### WORK INSTRUCTION
The lines below that include "estimates" are to be found and copied.

Entries taken from a collection
________________

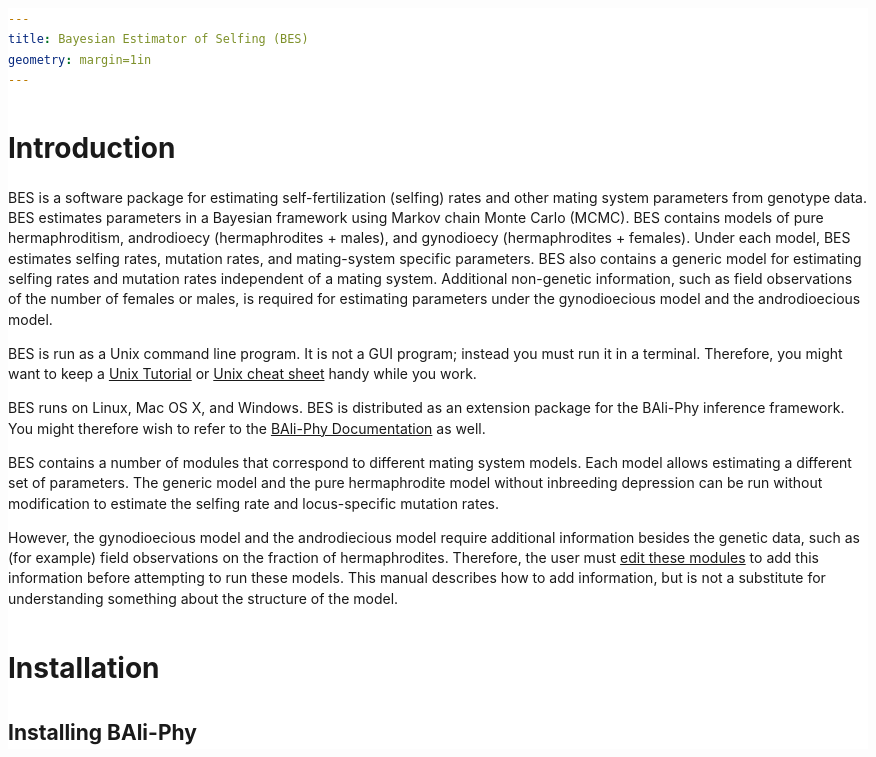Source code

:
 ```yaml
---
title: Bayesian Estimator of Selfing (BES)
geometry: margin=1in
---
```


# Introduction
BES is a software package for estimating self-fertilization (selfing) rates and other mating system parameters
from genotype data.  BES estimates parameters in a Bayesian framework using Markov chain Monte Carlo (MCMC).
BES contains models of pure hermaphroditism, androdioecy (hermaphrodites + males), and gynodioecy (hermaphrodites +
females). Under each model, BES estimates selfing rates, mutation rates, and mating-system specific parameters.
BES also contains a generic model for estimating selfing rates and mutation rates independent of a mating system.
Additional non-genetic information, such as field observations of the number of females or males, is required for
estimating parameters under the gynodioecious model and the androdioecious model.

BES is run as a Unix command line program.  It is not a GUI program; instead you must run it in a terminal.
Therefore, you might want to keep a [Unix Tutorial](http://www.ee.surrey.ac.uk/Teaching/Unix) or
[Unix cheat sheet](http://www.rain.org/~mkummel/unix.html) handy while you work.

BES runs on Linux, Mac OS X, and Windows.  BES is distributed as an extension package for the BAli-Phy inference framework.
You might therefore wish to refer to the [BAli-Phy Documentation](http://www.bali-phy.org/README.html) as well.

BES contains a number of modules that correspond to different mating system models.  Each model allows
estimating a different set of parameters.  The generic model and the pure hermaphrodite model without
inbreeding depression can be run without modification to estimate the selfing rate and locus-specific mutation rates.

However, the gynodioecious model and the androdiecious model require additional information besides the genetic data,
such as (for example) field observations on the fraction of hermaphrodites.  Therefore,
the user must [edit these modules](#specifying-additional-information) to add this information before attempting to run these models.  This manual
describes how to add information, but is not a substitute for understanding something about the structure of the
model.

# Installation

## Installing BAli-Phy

________________

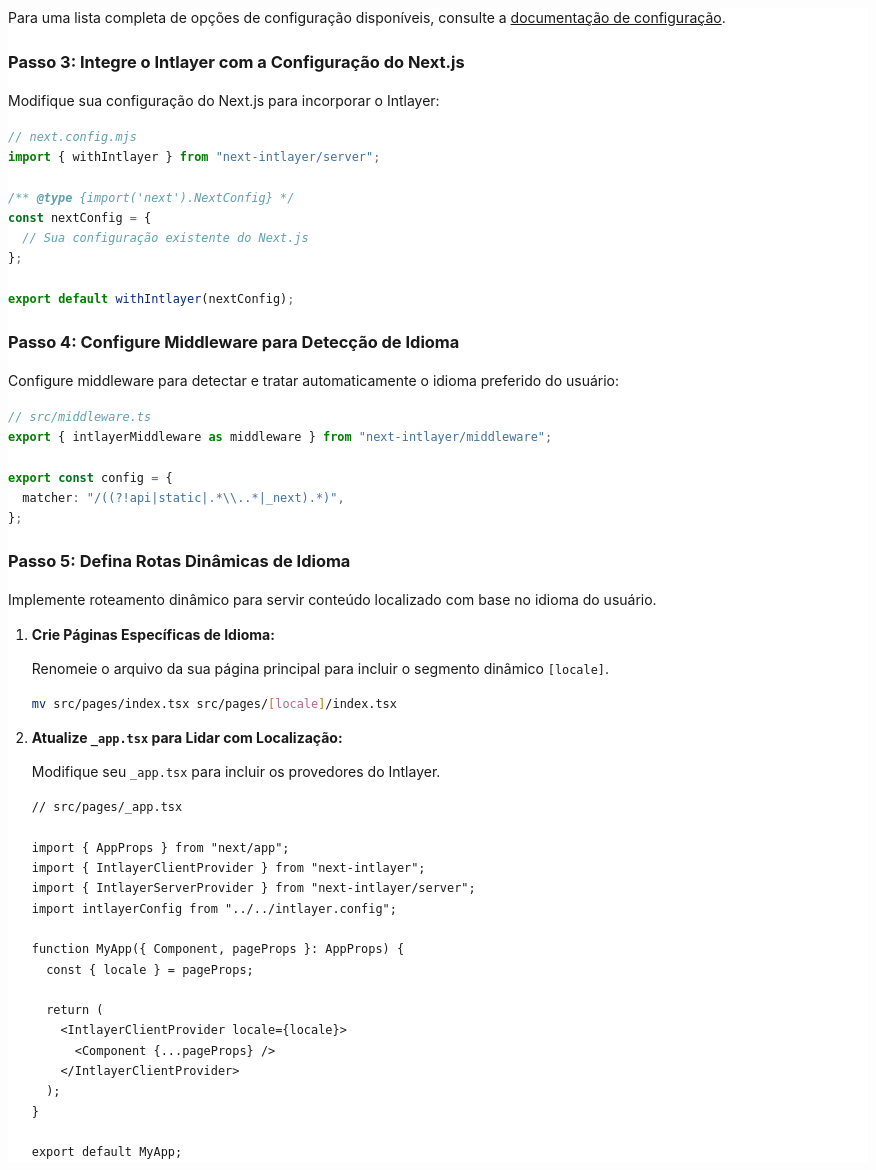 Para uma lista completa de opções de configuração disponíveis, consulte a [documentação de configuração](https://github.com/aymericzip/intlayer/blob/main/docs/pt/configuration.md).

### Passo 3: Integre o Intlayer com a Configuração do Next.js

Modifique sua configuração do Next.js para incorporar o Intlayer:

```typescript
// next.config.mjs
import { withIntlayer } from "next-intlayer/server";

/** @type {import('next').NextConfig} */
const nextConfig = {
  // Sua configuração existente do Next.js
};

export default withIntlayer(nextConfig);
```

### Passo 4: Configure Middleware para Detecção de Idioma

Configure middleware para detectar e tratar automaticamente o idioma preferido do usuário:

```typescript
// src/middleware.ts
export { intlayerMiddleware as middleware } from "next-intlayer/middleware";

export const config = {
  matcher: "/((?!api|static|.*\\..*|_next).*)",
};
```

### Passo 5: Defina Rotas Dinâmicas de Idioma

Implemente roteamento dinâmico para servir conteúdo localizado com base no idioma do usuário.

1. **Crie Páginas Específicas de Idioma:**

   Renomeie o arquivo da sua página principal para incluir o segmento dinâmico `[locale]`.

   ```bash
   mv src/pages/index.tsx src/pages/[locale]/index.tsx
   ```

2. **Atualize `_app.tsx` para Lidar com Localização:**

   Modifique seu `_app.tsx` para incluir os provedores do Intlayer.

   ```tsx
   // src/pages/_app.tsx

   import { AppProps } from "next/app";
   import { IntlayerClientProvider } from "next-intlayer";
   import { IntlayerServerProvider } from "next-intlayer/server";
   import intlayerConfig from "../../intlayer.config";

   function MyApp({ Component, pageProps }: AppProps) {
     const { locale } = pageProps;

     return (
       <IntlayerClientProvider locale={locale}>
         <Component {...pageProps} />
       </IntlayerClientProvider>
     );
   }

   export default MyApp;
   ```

________________

### ANSWER BOX
from genotype data.  BES estimates parameters in a Bayesian framework using Markov chain Monte Carlo (MCMC).
females). Under each model, BES estimates selfing rates, mutation rates, and mating-system specific parameters.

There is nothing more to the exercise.